Issoufou Ouédraogo :( Ex prisonnier en Libye) :" On nous privait d’eau en prison"

Nous avons été refoulés à cause de la couleur de notre peau. Le racisme sévit en Libye. Nous n’y sommes pas aimés. Nous sommes payés en deçà de notre dû . Ils nous demandent des papiers sans créer les conditions qui puissent nous permettre de les établir sur place en Libye. Notre rapatriement n’a pas été fait dans l’ordre. Il y en a qui ont été extirpés de leur maison sans bagage. Certains sont sortis directement de la prison pour être rapatriés.

D’autres n’avaient rien, même pas de chaussures. C’est grâce à la solidarité des uns et des autres qu’ils ont pu s’habiller convenablement. En prison, nous étions pas bien traités. On nous privait d’eau et de nourriture et il n’y avait pas de soins pour les malades. On a été dépossédé de nos papiers (passeport, carte d’identité...)

Dramane Bakoan :" Ce retour n’a pas été volontaire"

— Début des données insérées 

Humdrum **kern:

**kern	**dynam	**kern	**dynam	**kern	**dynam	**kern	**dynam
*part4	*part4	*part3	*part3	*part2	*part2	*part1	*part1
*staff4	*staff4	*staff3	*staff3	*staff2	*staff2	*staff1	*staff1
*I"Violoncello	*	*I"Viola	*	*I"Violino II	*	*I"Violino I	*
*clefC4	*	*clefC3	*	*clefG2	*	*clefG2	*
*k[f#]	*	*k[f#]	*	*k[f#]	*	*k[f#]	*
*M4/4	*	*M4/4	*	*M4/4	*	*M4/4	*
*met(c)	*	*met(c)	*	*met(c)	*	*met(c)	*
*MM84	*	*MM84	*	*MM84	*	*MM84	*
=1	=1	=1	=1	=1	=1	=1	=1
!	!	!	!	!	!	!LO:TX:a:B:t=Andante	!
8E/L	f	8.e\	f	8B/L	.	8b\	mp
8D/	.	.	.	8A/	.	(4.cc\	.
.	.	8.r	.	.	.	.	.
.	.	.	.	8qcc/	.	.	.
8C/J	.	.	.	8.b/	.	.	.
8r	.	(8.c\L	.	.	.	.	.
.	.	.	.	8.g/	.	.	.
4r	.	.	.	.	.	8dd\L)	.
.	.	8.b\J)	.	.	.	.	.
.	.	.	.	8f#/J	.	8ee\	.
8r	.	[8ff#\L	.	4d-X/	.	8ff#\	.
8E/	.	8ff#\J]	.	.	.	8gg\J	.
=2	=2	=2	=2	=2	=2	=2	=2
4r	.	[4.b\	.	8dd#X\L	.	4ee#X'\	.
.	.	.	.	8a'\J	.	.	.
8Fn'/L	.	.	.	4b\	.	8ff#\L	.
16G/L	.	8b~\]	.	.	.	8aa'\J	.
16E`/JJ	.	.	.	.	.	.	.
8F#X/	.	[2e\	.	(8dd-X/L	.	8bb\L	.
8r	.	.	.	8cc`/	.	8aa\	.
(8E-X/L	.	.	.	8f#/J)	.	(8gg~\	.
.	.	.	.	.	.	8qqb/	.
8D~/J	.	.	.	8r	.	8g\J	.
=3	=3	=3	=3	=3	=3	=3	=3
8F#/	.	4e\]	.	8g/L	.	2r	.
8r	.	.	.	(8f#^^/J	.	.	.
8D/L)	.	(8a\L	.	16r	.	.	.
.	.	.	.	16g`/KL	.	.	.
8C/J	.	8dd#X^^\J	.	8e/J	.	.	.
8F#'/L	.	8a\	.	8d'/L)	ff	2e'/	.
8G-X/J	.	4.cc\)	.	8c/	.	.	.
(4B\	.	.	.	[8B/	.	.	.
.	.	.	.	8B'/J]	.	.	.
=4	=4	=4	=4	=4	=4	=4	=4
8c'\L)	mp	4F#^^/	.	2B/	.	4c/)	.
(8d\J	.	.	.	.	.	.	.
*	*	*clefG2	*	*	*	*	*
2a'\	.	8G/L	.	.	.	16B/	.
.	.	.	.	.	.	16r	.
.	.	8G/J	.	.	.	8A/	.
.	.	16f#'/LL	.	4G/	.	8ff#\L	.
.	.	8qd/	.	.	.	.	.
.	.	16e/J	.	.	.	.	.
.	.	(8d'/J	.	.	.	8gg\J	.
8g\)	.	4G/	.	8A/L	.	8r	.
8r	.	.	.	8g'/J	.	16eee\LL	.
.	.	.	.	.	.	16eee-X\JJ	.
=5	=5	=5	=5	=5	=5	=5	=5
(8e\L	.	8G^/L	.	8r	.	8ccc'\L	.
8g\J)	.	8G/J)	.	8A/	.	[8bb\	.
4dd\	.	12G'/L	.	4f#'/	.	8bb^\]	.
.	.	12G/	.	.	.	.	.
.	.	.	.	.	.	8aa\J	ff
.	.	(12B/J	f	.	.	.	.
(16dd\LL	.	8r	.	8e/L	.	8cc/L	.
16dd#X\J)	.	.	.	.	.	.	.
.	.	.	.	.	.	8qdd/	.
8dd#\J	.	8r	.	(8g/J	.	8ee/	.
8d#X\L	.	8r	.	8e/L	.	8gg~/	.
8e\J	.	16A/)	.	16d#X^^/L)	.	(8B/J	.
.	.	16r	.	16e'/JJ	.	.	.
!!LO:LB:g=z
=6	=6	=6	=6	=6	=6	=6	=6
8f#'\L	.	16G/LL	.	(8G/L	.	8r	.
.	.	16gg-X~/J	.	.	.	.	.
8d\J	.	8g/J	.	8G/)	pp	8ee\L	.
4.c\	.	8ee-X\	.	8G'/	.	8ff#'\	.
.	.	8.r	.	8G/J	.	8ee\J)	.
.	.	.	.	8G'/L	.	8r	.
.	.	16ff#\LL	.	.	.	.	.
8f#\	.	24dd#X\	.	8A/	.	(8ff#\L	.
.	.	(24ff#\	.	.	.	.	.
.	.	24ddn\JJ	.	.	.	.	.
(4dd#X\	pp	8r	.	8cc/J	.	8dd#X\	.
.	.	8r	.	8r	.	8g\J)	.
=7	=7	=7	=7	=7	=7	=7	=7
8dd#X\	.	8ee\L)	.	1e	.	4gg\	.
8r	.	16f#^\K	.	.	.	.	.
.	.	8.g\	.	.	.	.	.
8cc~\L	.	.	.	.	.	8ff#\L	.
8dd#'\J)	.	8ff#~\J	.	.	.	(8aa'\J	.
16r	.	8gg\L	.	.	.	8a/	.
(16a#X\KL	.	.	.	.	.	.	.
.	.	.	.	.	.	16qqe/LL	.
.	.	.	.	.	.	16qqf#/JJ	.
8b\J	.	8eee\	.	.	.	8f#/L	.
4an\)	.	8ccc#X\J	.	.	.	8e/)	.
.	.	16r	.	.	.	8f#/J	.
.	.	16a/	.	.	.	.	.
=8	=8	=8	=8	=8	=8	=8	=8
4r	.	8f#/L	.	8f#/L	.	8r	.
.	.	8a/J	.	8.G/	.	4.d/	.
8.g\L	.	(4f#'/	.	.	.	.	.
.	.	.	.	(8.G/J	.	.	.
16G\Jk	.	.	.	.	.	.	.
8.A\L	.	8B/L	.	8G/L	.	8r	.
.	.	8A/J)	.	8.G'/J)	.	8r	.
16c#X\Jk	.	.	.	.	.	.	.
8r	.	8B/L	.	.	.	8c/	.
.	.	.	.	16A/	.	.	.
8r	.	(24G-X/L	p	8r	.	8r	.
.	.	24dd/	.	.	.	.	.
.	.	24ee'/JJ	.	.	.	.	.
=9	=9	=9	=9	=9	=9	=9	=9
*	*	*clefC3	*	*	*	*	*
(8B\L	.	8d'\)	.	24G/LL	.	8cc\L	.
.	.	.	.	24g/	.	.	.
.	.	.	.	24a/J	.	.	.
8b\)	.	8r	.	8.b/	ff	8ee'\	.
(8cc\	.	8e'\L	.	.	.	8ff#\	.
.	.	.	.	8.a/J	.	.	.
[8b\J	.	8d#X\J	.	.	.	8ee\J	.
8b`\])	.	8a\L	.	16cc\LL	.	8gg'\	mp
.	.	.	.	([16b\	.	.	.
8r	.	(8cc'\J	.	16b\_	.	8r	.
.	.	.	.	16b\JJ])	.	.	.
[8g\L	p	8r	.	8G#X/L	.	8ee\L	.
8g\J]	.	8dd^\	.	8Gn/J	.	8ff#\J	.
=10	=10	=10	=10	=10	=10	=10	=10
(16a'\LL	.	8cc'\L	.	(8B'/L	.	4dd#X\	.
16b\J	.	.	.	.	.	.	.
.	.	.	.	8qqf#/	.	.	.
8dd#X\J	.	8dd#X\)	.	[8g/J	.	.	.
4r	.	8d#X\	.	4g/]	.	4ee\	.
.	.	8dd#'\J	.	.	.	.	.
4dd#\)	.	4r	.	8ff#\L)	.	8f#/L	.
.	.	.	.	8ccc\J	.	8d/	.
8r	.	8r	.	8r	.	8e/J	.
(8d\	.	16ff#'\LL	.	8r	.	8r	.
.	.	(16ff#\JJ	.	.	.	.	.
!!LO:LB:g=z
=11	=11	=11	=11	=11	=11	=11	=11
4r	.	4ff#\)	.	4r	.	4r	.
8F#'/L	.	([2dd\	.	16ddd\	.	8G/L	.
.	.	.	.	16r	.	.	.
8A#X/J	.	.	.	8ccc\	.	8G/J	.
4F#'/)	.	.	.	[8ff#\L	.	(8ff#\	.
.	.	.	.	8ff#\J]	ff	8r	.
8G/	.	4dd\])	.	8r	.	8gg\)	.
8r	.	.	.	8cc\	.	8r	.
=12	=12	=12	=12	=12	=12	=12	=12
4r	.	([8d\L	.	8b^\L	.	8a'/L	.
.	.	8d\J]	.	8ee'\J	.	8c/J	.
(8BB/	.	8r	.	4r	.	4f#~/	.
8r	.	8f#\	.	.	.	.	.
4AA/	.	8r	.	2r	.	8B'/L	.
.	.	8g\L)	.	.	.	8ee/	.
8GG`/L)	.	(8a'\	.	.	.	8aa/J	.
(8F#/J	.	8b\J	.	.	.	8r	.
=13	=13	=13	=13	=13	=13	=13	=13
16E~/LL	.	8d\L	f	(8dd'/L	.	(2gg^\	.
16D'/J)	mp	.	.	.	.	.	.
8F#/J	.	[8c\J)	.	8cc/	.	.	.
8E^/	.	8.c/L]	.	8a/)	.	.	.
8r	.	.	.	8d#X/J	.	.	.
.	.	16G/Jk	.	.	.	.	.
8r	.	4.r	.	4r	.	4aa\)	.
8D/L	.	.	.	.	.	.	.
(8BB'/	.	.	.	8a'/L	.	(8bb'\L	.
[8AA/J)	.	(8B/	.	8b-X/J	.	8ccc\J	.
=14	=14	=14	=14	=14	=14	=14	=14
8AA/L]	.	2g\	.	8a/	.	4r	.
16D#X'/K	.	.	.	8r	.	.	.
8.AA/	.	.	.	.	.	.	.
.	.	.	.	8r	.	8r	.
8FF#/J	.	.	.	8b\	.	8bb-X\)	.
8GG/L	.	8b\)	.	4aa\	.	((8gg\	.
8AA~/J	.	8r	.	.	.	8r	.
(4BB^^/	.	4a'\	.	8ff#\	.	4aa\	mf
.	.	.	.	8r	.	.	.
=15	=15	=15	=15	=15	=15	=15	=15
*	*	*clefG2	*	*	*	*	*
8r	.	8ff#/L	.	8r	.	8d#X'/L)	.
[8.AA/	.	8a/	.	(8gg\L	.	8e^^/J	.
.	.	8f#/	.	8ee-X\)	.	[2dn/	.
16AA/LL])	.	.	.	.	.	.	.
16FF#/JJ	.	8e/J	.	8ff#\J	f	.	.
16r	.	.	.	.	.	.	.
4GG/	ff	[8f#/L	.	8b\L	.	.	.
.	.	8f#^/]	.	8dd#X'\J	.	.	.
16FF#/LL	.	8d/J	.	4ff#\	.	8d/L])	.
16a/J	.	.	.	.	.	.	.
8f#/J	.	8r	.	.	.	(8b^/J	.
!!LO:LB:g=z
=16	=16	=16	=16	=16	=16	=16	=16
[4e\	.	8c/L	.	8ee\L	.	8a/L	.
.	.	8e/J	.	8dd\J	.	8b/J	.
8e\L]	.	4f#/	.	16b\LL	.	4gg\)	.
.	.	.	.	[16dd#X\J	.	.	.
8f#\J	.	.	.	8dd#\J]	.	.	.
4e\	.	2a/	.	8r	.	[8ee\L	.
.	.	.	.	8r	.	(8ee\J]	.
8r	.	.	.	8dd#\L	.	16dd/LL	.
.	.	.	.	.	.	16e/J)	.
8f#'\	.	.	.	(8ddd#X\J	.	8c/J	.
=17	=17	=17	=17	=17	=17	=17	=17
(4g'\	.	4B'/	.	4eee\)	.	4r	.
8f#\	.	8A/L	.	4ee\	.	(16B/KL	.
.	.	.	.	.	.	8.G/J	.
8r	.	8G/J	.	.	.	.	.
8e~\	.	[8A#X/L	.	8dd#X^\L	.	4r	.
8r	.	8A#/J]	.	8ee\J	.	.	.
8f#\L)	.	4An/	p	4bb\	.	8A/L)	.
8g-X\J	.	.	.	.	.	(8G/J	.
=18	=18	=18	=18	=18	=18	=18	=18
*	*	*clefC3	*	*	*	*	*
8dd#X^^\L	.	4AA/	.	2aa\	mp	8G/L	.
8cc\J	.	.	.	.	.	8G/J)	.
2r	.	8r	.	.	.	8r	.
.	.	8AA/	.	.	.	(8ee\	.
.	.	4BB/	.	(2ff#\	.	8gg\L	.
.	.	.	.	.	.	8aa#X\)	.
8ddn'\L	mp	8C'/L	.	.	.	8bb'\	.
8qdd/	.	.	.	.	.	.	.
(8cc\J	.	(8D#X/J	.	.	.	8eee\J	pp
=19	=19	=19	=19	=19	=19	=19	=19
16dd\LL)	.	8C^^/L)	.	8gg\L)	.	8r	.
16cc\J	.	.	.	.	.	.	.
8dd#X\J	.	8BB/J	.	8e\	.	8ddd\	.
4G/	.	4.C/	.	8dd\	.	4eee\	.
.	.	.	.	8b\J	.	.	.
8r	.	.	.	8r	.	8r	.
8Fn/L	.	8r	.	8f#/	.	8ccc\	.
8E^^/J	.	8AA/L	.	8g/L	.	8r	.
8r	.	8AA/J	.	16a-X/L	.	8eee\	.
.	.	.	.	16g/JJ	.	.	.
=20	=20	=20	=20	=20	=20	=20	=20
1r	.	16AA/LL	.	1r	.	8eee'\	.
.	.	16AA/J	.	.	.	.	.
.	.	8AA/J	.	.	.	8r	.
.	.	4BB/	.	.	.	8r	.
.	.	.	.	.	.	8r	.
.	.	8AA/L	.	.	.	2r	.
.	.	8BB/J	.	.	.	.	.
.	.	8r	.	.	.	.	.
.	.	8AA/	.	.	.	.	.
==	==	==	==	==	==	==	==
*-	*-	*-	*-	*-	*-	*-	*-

J’ai fait un an et demi en Libye. Ce rapatriement n’a pas été volontaire. Les autorités libyennes se sont servies de ce terme pour faire croire à face du monde que nous quittons leur pays de bon gré. Il y avait une telle pression que nous étions obligés de partir. Des gens ont été arrêtés dans la rue pour être rapatriés

Pioussè Kouarabou (Ex prisonnier en Libye) :" Je n’ai plus rien"

Je pense que ce qui nous est arrivé est de la faute du président libyen. Il nous a fait venir travailler comme des esclaves durant l’ embargo qui pesait sur son pays. Et une fois l’embargo levé, il nous jette à la porte. Moi j’ai été saisi sur mon lieu de travail par des policiers. Ils m’ont retiré tous les papiers et même les 700 F CFA que j’avais sur moi. Présentement je n’ai rien sur moi. Je ne sais pas comment rentrer au village. Je n’ai ni sou ni papier.